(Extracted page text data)
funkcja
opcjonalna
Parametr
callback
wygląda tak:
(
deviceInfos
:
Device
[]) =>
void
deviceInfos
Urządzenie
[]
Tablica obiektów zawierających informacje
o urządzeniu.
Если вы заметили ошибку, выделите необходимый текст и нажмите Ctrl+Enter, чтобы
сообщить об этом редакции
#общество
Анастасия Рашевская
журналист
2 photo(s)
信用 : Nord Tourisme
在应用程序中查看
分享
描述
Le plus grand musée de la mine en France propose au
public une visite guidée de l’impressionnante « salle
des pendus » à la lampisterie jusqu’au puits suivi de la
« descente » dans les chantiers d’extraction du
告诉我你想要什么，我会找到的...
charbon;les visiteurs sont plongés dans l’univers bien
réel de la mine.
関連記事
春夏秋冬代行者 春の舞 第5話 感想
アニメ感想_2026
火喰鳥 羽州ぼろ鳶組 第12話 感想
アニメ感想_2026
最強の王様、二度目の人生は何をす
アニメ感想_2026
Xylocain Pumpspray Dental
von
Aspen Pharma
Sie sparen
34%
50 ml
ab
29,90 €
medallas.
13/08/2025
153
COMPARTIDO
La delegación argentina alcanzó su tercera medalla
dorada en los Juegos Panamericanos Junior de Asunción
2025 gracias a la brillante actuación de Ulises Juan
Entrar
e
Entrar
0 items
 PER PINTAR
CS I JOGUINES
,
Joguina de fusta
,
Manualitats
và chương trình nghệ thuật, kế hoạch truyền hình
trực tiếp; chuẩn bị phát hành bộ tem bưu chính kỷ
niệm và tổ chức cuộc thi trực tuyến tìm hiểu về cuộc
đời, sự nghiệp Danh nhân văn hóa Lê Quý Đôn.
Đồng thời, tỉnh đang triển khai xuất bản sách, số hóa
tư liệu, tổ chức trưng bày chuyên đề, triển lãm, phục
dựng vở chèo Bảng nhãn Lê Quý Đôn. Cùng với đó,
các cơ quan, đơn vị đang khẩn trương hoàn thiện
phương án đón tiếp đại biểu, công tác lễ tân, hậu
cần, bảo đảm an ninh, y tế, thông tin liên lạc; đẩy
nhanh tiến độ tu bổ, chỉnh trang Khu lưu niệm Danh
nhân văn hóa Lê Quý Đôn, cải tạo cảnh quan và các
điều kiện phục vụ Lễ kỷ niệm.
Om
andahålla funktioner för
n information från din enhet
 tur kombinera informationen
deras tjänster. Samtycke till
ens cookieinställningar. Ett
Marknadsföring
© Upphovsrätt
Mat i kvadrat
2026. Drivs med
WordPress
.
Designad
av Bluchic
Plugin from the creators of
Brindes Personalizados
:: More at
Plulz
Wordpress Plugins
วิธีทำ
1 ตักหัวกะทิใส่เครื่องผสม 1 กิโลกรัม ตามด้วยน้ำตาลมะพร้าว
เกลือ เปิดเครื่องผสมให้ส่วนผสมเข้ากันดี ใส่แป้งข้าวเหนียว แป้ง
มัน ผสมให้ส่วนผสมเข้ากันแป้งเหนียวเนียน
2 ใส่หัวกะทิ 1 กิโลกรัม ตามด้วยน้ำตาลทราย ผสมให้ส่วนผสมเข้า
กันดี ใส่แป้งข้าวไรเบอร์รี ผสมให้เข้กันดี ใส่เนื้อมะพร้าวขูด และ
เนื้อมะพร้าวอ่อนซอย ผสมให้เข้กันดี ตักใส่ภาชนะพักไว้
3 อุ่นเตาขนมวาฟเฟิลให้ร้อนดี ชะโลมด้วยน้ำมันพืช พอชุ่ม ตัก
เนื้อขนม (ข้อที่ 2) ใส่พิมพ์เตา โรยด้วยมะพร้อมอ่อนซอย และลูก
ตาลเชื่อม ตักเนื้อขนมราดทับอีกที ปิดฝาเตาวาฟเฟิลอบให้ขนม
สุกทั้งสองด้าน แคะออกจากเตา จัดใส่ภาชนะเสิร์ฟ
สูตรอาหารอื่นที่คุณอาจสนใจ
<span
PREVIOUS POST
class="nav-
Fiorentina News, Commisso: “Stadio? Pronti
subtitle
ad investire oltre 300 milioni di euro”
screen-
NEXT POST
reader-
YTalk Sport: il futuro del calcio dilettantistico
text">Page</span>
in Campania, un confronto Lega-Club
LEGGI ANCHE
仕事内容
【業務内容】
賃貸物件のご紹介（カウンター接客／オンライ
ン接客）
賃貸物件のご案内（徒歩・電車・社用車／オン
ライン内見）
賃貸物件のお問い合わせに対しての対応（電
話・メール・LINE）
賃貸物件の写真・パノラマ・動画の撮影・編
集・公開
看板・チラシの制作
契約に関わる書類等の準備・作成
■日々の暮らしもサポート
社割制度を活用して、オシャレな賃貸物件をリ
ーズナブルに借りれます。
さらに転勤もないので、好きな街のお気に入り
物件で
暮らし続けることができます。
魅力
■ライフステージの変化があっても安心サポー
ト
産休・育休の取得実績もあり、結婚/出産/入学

What needs to be done>
From the lines above, copy those that contain the word "Danh".

Exercise response>
đời, sự nghiệp Danh nhân văn hóa Lê Quý Đôn.
nhanh tiến độ tu bổ, chỉnh trang Khu lưu niệm Danh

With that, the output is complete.